A Model Intercomparison Study of Mixed-Phase Clouds in a Laboratory Chamber

TL;DR

This study compares ten different models simulating mixed-phase cloud behavior in a laboratory chamber, highlighting their ability to reproduce observed properties and the impact of model differences on results.

Contribution

It provides a comprehensive intercomparison of diverse modeling frameworks for mixed-phase clouds in a controlled environment, revealing strengths and limitations of each approach.

Findings

All models matched observed droplet size and concentration during liquid phase.

Increased ice injection caused liquid depletion and larger particle sizes.

Quantitative differences due to model treatment of turbulence and microphysics.

Abstract

Mixed-phase clouds, composed of supercooled liquid droplets and ice crystals, play a critical role in weather and climate systems.

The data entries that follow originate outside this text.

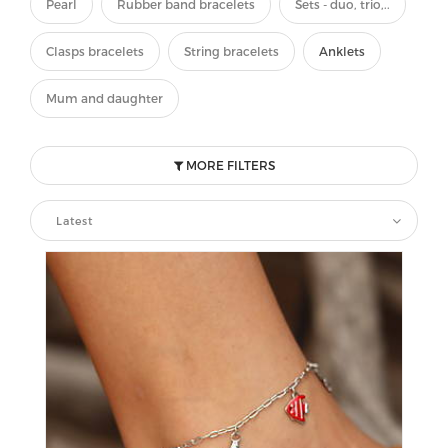
Pearl
Rubber band bracelets
Sets - duo, trio,..
Clasps bracelets
String bracelets
Anklets
Mum and daughter
MORE FILTERS
Latest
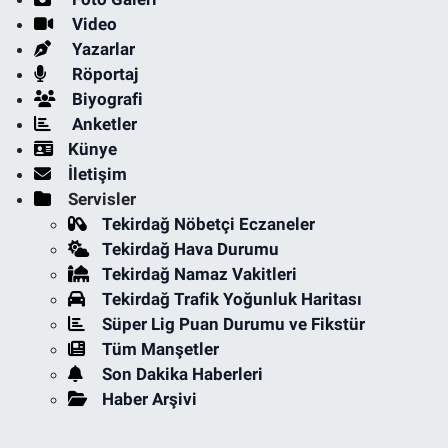
Video
Yazarlar
Röportaj
Biyografi
Anketler
Künye
İletişim
Servisler
Tekirdağ Nöbetçi Eczaneler
Tekirdağ Hava Durumu
Tekirdağ Namaz Vakitleri
Tekirdağ Trafik Yoğunluk Haritası
Süper Lig Puan Durumu ve Fikstür
Tüm Manşetler
Son Dakika Haberleri
Haber Arşivi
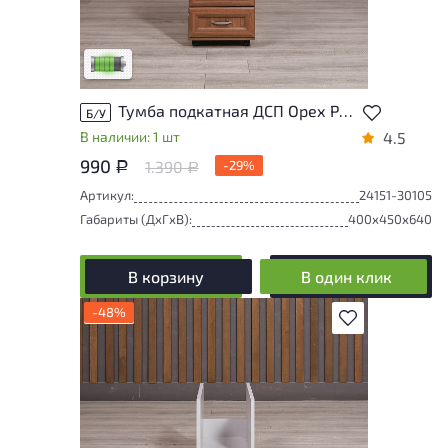
У товара присутствуют незначительные
следы эксплуатации, не влияющие на
удобство его использования
Низкая степень износа
Тумба подкатная ДСП Орех Россия
Б/У
В наличии: 1 шт
4.5
990
1.390
-29%
Р
Р
Артикул:
24151-30105
Габариты (ДxГxВ):
400x450x640
В корзину
В один клик
-48%
В избранное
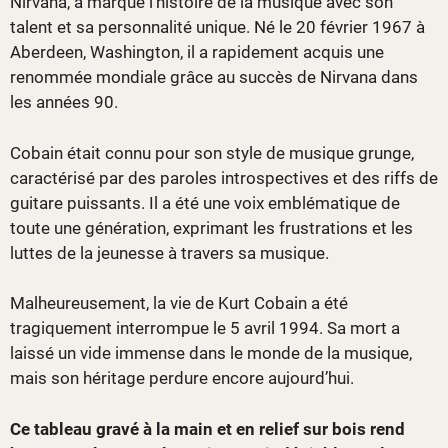
Nirvana, a marqué l’histoire de la musique avec son
talent et sa personnalité unique. Né le 20 février 1967 à
Aberdeen, Washington, il a rapidement acquis une
renommée mondiale grâce au succès de Nirvana dans
les années 90.
Cobain était connu pour son style de musique grunge,
caractérisé par des paroles introspectives et des riffs de
guitare puissants. Il a été une voix emblématique de
toute une génération, exprimant les frustrations et les
luttes de la jeunesse à travers sa musique.
Malheureusement, la vie de Kurt Cobain a été
tragiquement interrompue le 5 avril 1994. Sa mort a
laissé un vide immense dans le monde de la musique,
mais son héritage perdure encore aujourd’hui.
Ce tableau gravé à la main et en relief sur bois rend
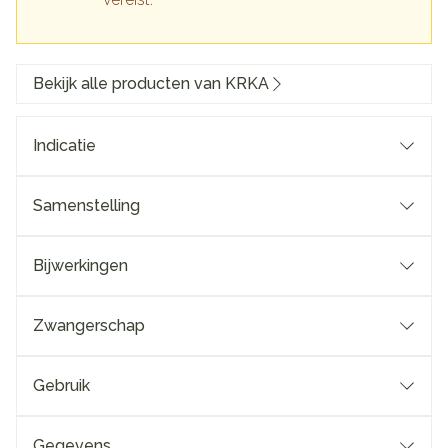
Bekijk alle producten van KRKA
Indicatie
Samenstelling
Bijwerkingen
Zwangerschap
Gebruik
Gegevens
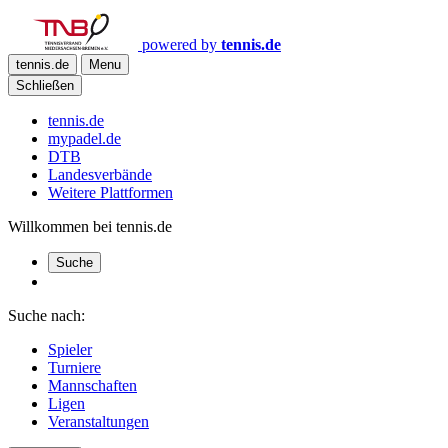
powered by
tennis.de
tennis.de
Menu
Schließen
tennis.de
mypadel.de
DTB
Landesverbände
Weitere Plattformen
Willkommen bei tennis.de
Suche
Suche nach:
Spieler
Turniere
Mannschaften
Ligen
Veranstaltungen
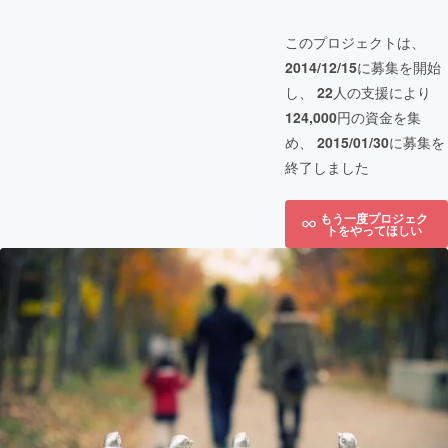
このプロジェクトは、
2014/12/15
に募集を開始
し、
22
人の支援により
124,000
円の資金を集
め、
2015/01/30
に募集を
終了しました
もう一度プロジェク
トをやってほしい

Their complex microphysical interactions and coupling with turbulence at microscales govern the cloud properties at macroscales, yet remain challenging to observe and quantify under atmospheric conditions. This model intercomparison study utilizes ten model configurations to simulate mixed-phase cloud evolution in the Michigan Technological University's Pi Chamber. The models span a range of frameworks, including box models, direct numerical simulation, and large-eddy simulation models, and incorporate both bin and Lagrangian microphysics. Each model was tuned to reproduce the observed liquid-phase steady state prior to ice injection. Ice particles were then introduced into the domain at various rates to examine cloud glaciation behavior. By the intercomparison design, all models successfully reproduced the observed mean droplet radius and number concentration during the liquid-phase stage. Increasing ice particle injection rates led to consistent qualitative trends across models: depletion of liquid water, reduced total water content, and a shift in particle size distributions toward larger radii. However, quantitative differences arose due to variations in model treatment in dynamics and microphysics, including subgrid-scale turbulence parameterizations, wall forcing, and particle removal parameterizations. Most models that simulate the full chamber retained liquid droplets near the lower boundary, where supersaturation forcing is strongest and droplets are replenished before mixing into the core region. These surviving liquids droplets were absent in simulations assuming a well-mixed domain, excluding the near-wall region, or using coarse grid spacing.